ABOUT THIS TASK: Please restate the records below word for word, leaving out every picture.

THE DATA:

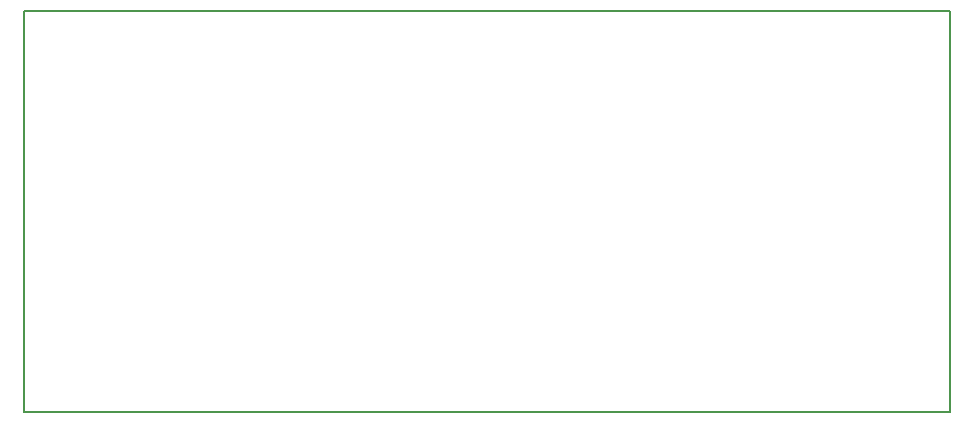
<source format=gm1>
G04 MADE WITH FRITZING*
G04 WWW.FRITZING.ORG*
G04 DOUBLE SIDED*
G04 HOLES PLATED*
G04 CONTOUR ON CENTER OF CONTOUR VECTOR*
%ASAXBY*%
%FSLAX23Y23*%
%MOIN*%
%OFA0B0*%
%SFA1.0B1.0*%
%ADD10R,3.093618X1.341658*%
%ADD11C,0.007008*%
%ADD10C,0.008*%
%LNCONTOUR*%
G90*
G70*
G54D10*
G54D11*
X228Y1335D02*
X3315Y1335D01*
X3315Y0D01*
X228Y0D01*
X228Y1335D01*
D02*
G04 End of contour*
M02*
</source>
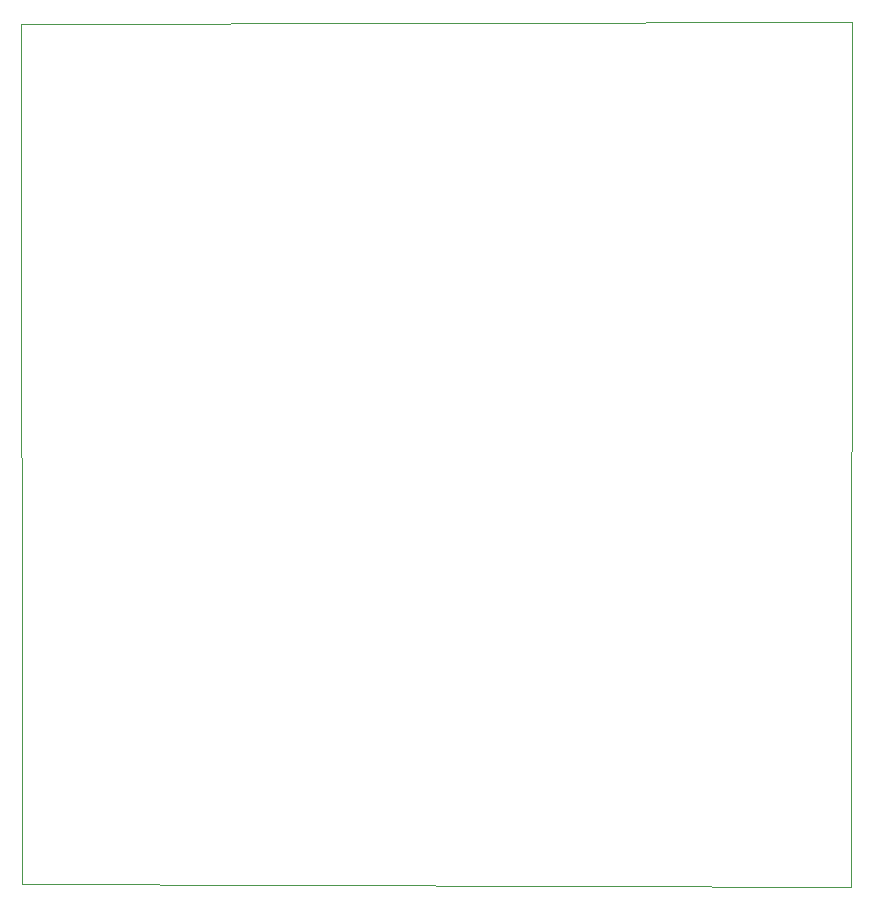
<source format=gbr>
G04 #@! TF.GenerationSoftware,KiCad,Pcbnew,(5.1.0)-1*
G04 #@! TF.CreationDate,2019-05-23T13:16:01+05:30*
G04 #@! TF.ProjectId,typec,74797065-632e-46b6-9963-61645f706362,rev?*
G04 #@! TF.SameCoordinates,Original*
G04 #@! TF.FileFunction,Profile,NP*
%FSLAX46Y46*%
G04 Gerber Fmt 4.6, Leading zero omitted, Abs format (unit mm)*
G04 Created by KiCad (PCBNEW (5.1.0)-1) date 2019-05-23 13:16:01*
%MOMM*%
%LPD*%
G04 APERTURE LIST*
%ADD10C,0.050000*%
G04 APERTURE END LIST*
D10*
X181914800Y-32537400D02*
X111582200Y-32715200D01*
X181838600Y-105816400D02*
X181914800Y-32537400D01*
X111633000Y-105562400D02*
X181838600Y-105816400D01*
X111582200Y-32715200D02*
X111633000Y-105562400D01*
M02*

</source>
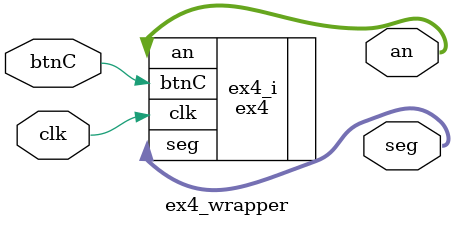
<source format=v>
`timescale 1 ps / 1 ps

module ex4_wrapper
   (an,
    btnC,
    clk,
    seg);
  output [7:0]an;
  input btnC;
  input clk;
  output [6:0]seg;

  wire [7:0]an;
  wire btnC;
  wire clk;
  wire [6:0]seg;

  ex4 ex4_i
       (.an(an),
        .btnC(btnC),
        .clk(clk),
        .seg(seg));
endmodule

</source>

YOUR SOLUTION:
<source format=gm1>
G04 MADE WITH FRITZING*
G04 WWW.FRITZING.ORG*
G04 DOUBLE SIDED*
G04 HOLES PLATED*
G04 CONTOUR ON CENTER OF CONTOUR VECTOR*
%ASAXBY*%
%FSLAX23Y23*%
%MOIN*%
%OFA0B0*%
%SFA1.0B1.0*%
%ADD10R,3.093618X1.341658*%
%ADD11C,0.007008*%
%ADD10C,0.008*%
%LNCONTOUR*%
G90*
G70*
G54D10*
G54D11*
X228Y1335D02*
X3315Y1335D01*
X3315Y0D01*
X228Y0D01*
X228Y1335D01*
D02*
G04 End of contour*
M02*
</source>
<source format=gbr>
G04 #@! TF.GenerationSoftware,KiCad,Pcbnew,(5.1.0)-1*
G04 #@! TF.CreationDate,2019-05-23T13:16:01+05:30*
G04 #@! TF.ProjectId,typec,74797065-632e-46b6-9963-61645f706362,rev?*
G04 #@! TF.SameCoordinates,Original*
G04 #@! TF.FileFunction,Profile,NP*
%FSLAX46Y46*%
G04 Gerber Fmt 4.6, Leading zero omitted, Abs format (unit mm)*
G04 Created by KiCad (PCBNEW (5.1.0)-1) date 2019-05-23 13:16:01*
%MOMM*%
%LPD*%
G04 APERTURE LIST*
%ADD10C,0.050000*%
G04 APERTURE END LIST*
D10*
X181914800Y-32537400D02*
X111582200Y-32715200D01*
X181838600Y-105816400D02*
X181914800Y-32537400D01*
X111633000Y-105562400D02*
X181838600Y-105816400D01*
X111582200Y-32715200D02*
X111633000Y-105562400D01*
M02*

</source>
<source format=v>
`timescale 1 ps / 1 ps

module ex4_wrapper
   (an,
    btnC,
    clk,
    seg);
  output [7:0]an;
  input btnC;
  input clk;
  output [6:0]seg;

  wire [7:0]an;
  wire btnC;
  wire clk;
  wire [6:0]seg;

  ex4 ex4_i
       (.an(an),
        .btnC(btnC),
        .clk(clk),
        .seg(seg));
endmodule

</source>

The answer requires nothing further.